* **Task prompt**: Every line from the one with "Here we define" through the final line of the entries below should be returned exactly; leave out all other lines.
======== Dataset records
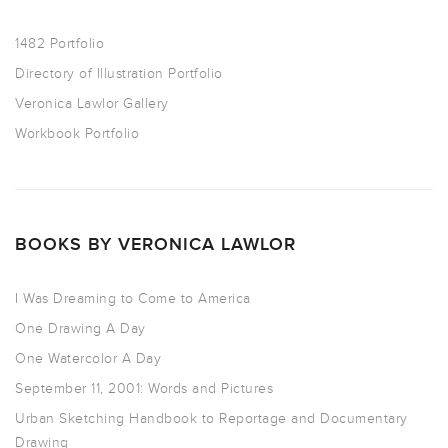
1482 Portfolio
Directory of Illustration Portfolio
Veronica Lawlor Gallery
Workbook Portfolio
BOOKS BY VERONICA LAWLOR
I Was Dreaming to Come to America
One Drawing A Day
One Watercolor A Day
September 11, 2001: Words and Pictures
Urban Sketching Handbook to Reportage and Documentary
Drawing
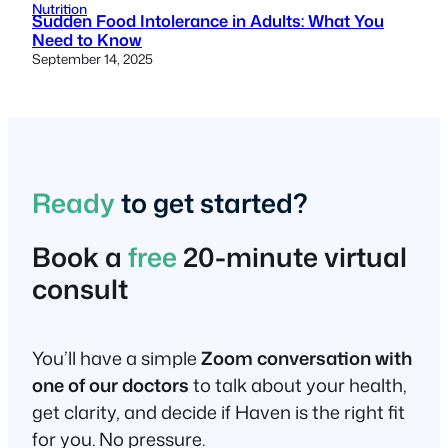
Nutrition
Sudden Food Intolerance in Adults: What You
Need to Know
September 14, 2025
Ready
to get started?
Book a
free
20-minute virtual
consult
You’ll have a simple
Zoom conversation with
one of our doctors
to talk about your health,
get clarity, and decide if Haven is the right fit
for you. No pressure.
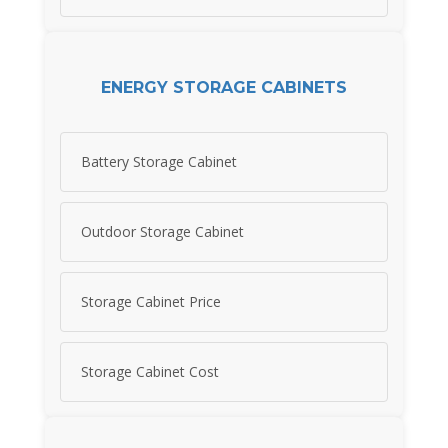
ENERGY STORAGE CABINETS
Battery Storage Cabinet
Outdoor Storage Cabinet
Storage Cabinet Price
Storage Cabinet Cost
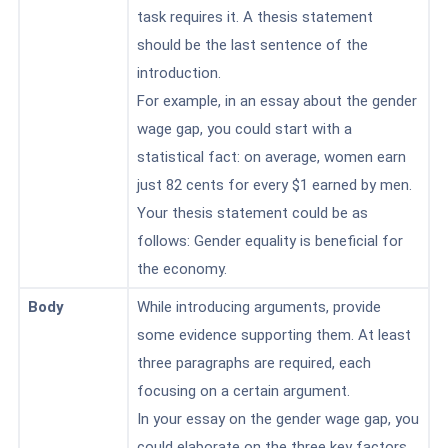
task requires it. A thesis statement
should be the last sentence of the
introduction.
For example, in an essay about the gender
wage gap, you could start with a
statistical fact: on average, women earn
just 82 cents
for every $1 earned by men.
Your thesis statement could be as
follows: Gender equality is beneficial for
the economy.
Body
While introducing arguments, provide
some evidence supporting them. At least
three paragraphs are required, each
focusing on a certain argument.
In your essay on the gender wage gap, you
could elaborate on the three key factors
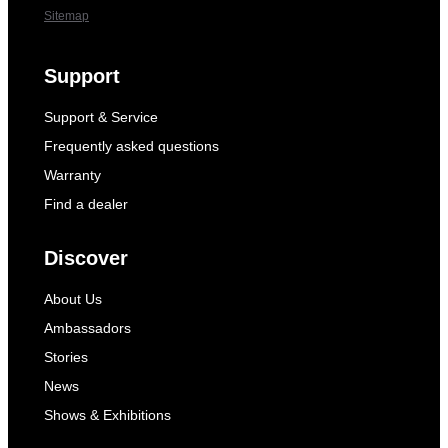
Sitemap
Support
Support & Service
Frequently asked questions
Warranty
Find a dealer
Discover
About Us
Ambassadors
Stories
News
Shows & Exhibitions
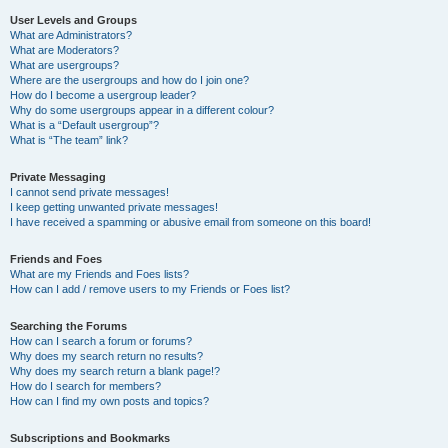
User Levels and Groups
What are Administrators?
What are Moderators?
What are usergroups?
Where are the usergroups and how do I join one?
How do I become a usergroup leader?
Why do some usergroups appear in a different colour?
What is a “Default usergroup”?
What is “The team” link?
Private Messaging
I cannot send private messages!
I keep getting unwanted private messages!
I have received a spamming or abusive email from someone on this board!
Friends and Foes
What are my Friends and Foes lists?
How can I add / remove users to my Friends or Foes list?
Searching the Forums
How can I search a forum or forums?
Why does my search return no results?
Why does my search return a blank page!?
How do I search for members?
How can I find my own posts and topics?
Subscriptions and Bookmarks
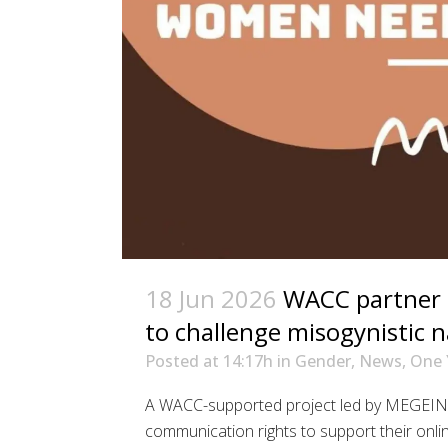
18 Jun 2026
WACC partner i
to challenge misogynistic n
Posted at 14:17h
in
Gender
,
News
,
One 
A WACC-supported project led by MEGEIN i
communication rights to support their onli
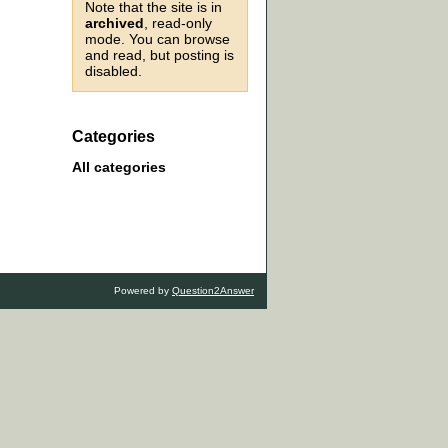
Note that the site is in
archived
, read-only
mode. You can browse
and read, but posting is
disabled.
Categories
All categories
Powered by
Question2Answer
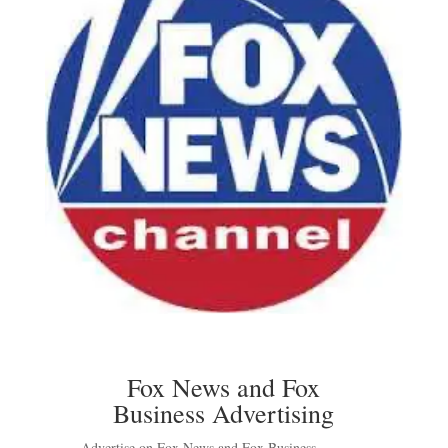
Fox News and Fox
Business Advertising
Advertise on Fox News and Fox Business –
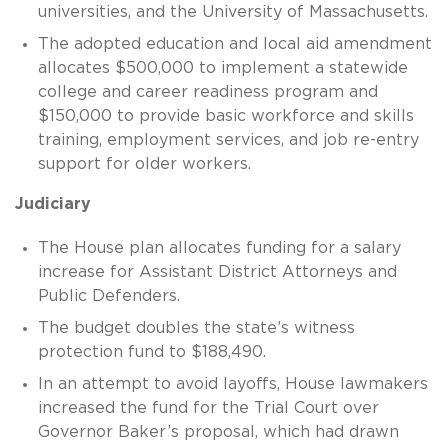
universities, and the University of Massachusetts.
The adopted education and local aid amendment
allocates $500,000 to implement a statewide
college and career readiness program and
$150,000 to provide basic workforce and skills
training, employment services, and job re-entry
support for older workers.
Judiciary
The House plan allocates funding for a salary
increase for Assistant District Attorneys and
Public Defenders.
The budget doubles the state’s witness
protection fund to $188,490.
In an attempt to avoid layoffs, House lawmakers
increased the fund for the Trial Court over
Governor Baker’s proposal, which had drawn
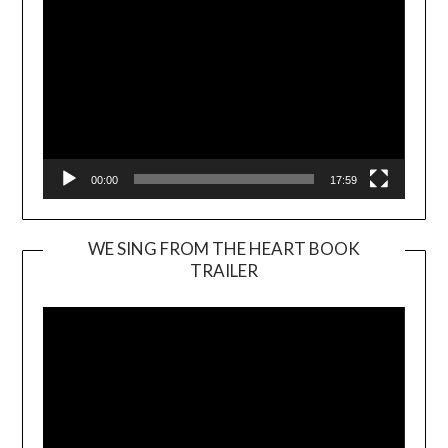
00:00
17:59
WE SING FROM THE HEART BOOK
TRAILER
Video
Player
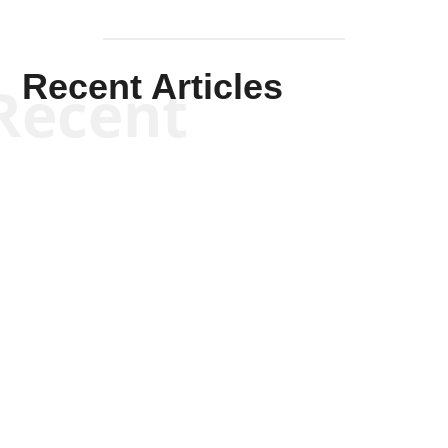
Recent Articles
Recent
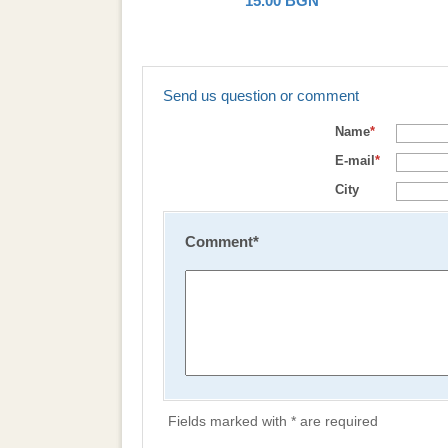
15.00
BGN
Send us question or comment
Name
*
E-mail
*
City
Comment
*
Fields marked with * are required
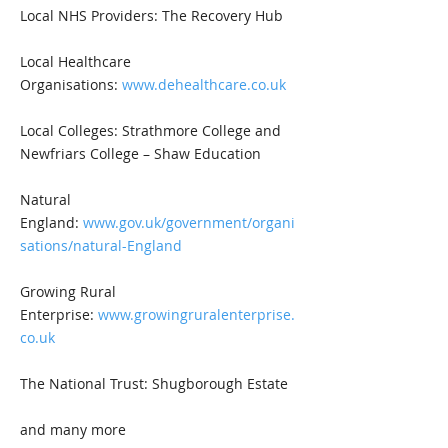
Local NHS Providers: The Recovery Hub
Local Healthcare
Organisations:
www.dehealthcare.co.uk
Local Colleges: Strathmore College and
Newfriars College – Shaw Education
Natural
England:
www.gov.uk/government/organi
sations/natural-England
Growing Rural
Enterprise:
www.growingruralenterprise.
co.uk
The National Trust: Shugborough Estate
and many more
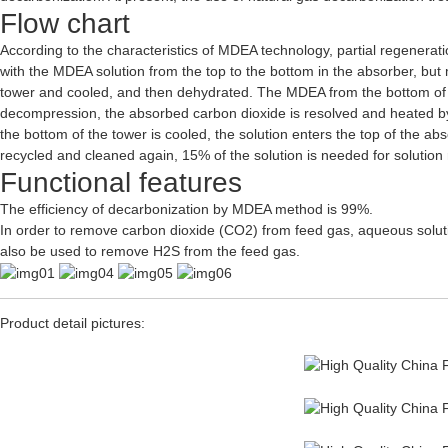
Flow chart
According to the characteristics of MDEA technology, partial regenera
with the MDEA solution from the top to the bottom in the absorber, but 
tower and cooled, and then dehydrated. The MDEA from the bottom of th
decompression, the absorbed carbon dioxide is resolved and heated by 
the bottom of the tower is cooled, the solution enters the top of the abs
recycled and cleaned again, 15% of the solution is needed for solution 
Functional features
The efficiency of decarbonization by MDEA method is 99%.
In order to remove carbon dioxide (CO2) from feed gas, aqueous solut
also be used to remove H2S from the feed gas.
Product detail pictures:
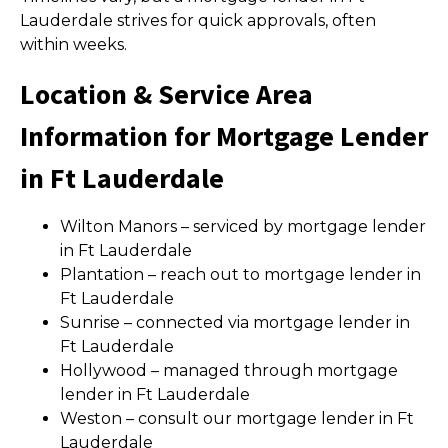
Lauderdale strives for quick approvals, often
within weeks.
Location & Service Area
Information for Mortgage Lender
in Ft Lauderdale
Wilton Manors – serviced by mortgage lender
in Ft Lauderdale
Plantation – reach out to mortgage lender in
Ft Lauderdale
Sunrise – connected via mortgage lender in
Ft Lauderdale
Hollywood – managed through mortgage
lender in Ft Lauderdale
Weston – consult our mortgage lender in Ft
Lauderdale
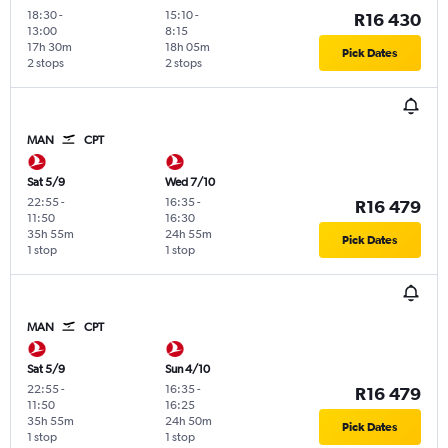
18:30
-
15:10
-
R16 430
13:00
8:15
17h 30m
18h 05m
Pick Dates
2 stops
2 stops
MAN
CPT
Sat 5/9
Wed 7/10
22:55
-
16:35
-
R16 479
11:50
16:30
35h 55m
24h 55m
Pick Dates
1 stop
1 stop
MAN
CPT
Sat 5/9
Sun 4/10
22:55
-
16:35
-
R16 479
11:50
16:25
35h 55m
24h 50m
Pick Dates
1 stop
1 stop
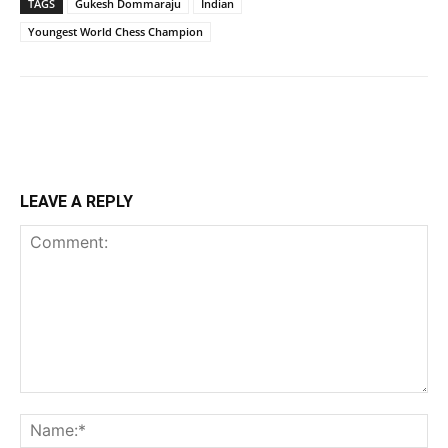
TAGS
Gukesh Dommaraju
Indian
Youngest World Chess Champion
LEAVE A REPLY
Comment:
Na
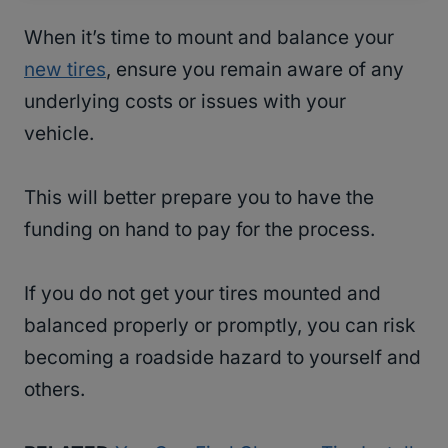
When it’s time to mount and balance your
new tires
, ensure you remain aware of any
underlying costs or issues with your
vehicle.
This will better prepare you to have the
funding on hand to pay for the process.
If you do not get your tires mounted and
balanced properly or promptly, you can risk
becoming a roadside hazard to yourself and
others.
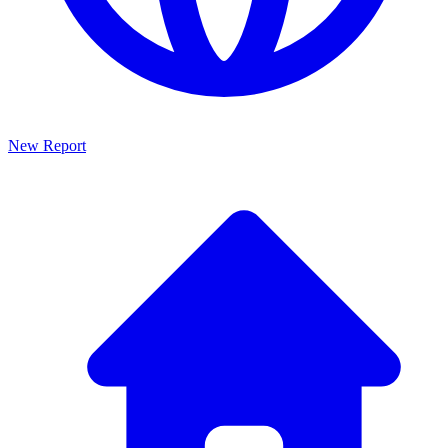
New Report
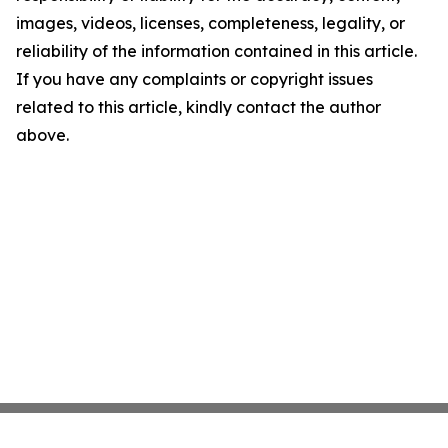
images, videos, licenses, completeness, legality, or
reliability of the information contained in this article.
If you have any complaints or copyright issues
related to this article, kindly contact the author
above.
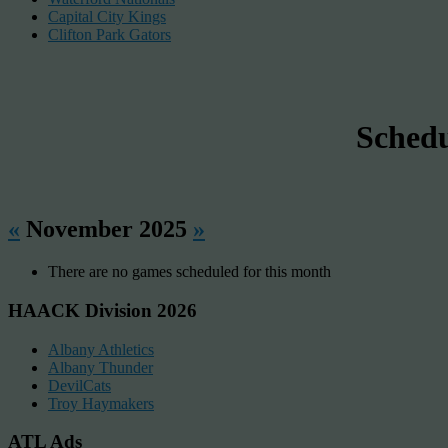
Capital City Kings
Clifton Park Gators
Sched
«
November 2025
»
There are no games scheduled for this month
HAACK Division 2026
Albany Athletics
Albany Thunder
DevilCats
Troy Haymakers
ATL Ads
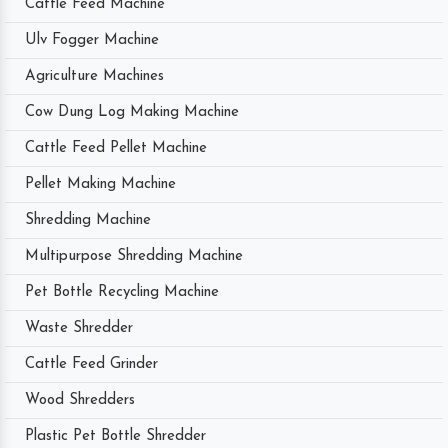
Cattle Feed Machine
Ulv Fogger Machine
Agriculture Machines
Cow Dung Log Making Machine
Cattle Feed Pellet Machine
Pellet Making Machine
Shredding Machine
Multipurpose Shredding Machine
Pet Bottle Recycling Machine
Waste Shredder
Cattle Feed Grinder
Wood Shredders
Plastic Pet Bottle Shredder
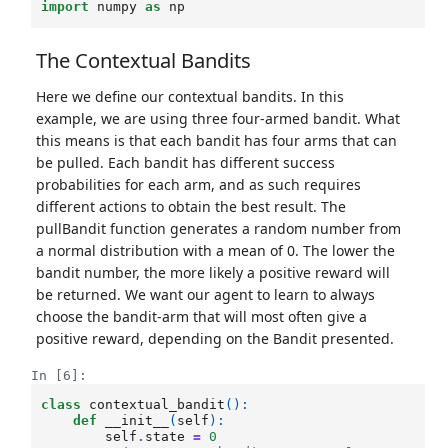
import
numpy
as
np
The Contextual Bandits
Here we define our contextual bandits. In this
example, we are using three four-armed bandit. What
this means is that each bandit has four arms that can
be pulled. Each bandit has different success
probabilities for each arm, and as such requires
different actions to obtain the best result. The
pullBandit function generates a random number from
a normal distribution with a mean of 0. The lower the
bandit number, the more likely a positive reward will
be returned. We want our agent to learn to always
choose the bandit-arm that will most often give a
positive reward, depending on the Bandit presented.
In [6]:
class
contextual_bandit
():
def
__init__
(
self
):
self
.
state
=
0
================
* **Your solution**:
Here we define our contextual bandits. In this
example, we are using three four-armed bandit. What
this means is that each bandit has four arms that can
be pulled. Each bandit has different success
probabilities for each arm, and as such requires
different actions to obtain the best result. The
pullBandit function generates a random number from
a normal distribution with a mean of 0. The lower the
bandit number, the more likely a positive reward will
be returned. We want our agent to learn to always
choose the bandit-arm that will most often give a
positive reward, depending on the Bandit presented.
In [6]:
class
contextual_bandit
():
def
__init__
(
self
):
self
.
state
=
0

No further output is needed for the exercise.